| TRECHO DO DOCUMENTO |
▶

Graduada em relações internacionais e mestre em mudança social e participação política, a executiva completa: “Para a maioria, Boa Vista é apenas passagem, até que eles partam para o Sudeste e o Sul, onde estão as maiores oportunidades. Como eles não têm estrutura de cozinha tampouco local adequado para armazenar comida, nós temos de oferecer refeições prontas.”

O refeitório do Sumaúma está instalado no Posto de Recepção e Apoio, local de pernoite gerido pelo governo federal por meio da Operação Acolhida. São oferecidas duas refeições por dia, café da manhã e almoço — o jantar fica a cargo da iniciativa pública.

Arepa, sopa e mingau

Como em todo projeto de segurança alimentar para pessoas em situação de vulnerabilidade, os agentes da Cáritas Brasileira são pautados pela urgência de dar de comer a quem tem fome. Mas eles vão além.

Ao cuidado com o valor nutricional das refeições (a nutricionista do Sumaúma sempre contempla, no mínimo, cinco grupos alimentares), soma-se a preocupação com as tradições culinárias e necessidades específicas da população atendida.

Graças ao projeto, já foram servidas mais de um milhão de refeições a mais de 30 mil pessoas (Foto: Cáritas Brasileira)

Frequentemente, por exemplo, são servidas arepas, os bolinhos feitos de farinha de milho, típicos da Venezuela e também da Bolívia, Colômbia e Panamá. Da mesma forma, conta Giovanna, o feijão do modo como o conhecemos deixou de ser oferecido todos os dias. “Os venezuelanos costumam comer feijão com açúcar”, conta Giovanna.

O menu do Sumaúma está em constante adaptação. Por causa dos idosos, a oferta de sopas foi ampliada. E, das crianças em fase de introdução alimentar, o cardápio ganhou algumas opções de mingau.

Muitas vezes, a refeição é ajustada para atender às demandas de uma única família. Aconteceu com um menino de 8 anos, portador de paralisia cerebral, que só conseguia se alimentar se a comida estivesse sob a forma de um creme.

Graças à intensa participação comunitária, é feito o monitoramento sistemático dos beneficiários, por meio de cartões de identificação — um terço da equipe do Sumaúma é composto por venezuelanos. Sem o controle minucioso de quem recebe a comida, as adequações do pratos seriam impossíveis.

Os registros servem também para ajustar os números de porções diariamente, de modo a evitar que falte ou sobre comida. E esse é outro diferencial da iniciativa da Cáritas Brasileira em Roraima.

◀

| EXTRATOS DE DADOS |
▶

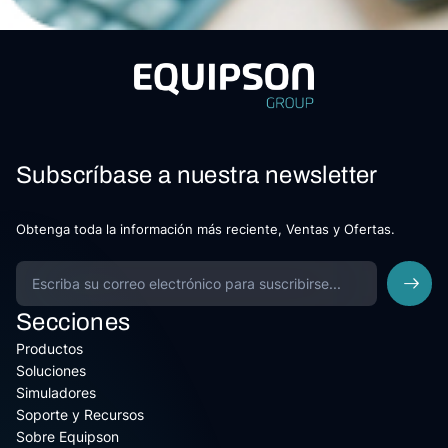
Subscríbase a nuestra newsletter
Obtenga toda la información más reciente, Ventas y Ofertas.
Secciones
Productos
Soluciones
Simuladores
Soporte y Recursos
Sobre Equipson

◀
▶

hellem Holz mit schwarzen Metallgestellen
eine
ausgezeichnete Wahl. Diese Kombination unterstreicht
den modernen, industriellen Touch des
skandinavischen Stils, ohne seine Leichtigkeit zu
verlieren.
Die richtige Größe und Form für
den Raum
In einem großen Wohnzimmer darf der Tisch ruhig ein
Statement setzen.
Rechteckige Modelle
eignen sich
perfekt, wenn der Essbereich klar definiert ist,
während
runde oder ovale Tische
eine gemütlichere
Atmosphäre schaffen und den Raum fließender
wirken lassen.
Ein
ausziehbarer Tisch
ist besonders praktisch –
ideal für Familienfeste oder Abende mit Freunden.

◀
▶

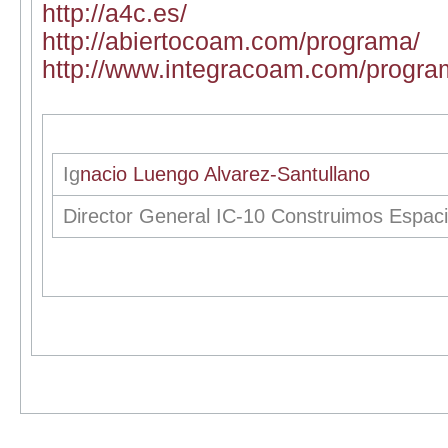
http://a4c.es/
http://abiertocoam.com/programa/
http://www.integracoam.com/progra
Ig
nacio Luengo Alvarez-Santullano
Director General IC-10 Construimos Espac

◀

| AÇÕES NECESSÁRIAS |
• 1. Segundo o trecho do documento, quais refeições o refeitório do Sumaúma oferece por dia?
• 2. Diga se cada afirmação abaixo está de acordo com o trecho do documento. Responda sim ou não e cite as palavras do trecho que decidem a resposta.
(a) O jantar no Posto de Recepção e Apoio é servido pelo Sumaúma.
(b) A oferta de sopas foi ampliada por causa dos idosos.
(c) Metade da equipe do Sumaúma é formada por venezuelanos.

| RESPOSTAS EM ORDEM |
• 1. Café da manhã e almoço.

• 2.
(a) Não: "o jantar fica a cargo da iniciativa pública."
(b) Sim: "Por causa dos idosos, a oferta de sopas foi ampliada."
(c) Não: "um terço da equipe do Sumaúma é composto por venezuelanos"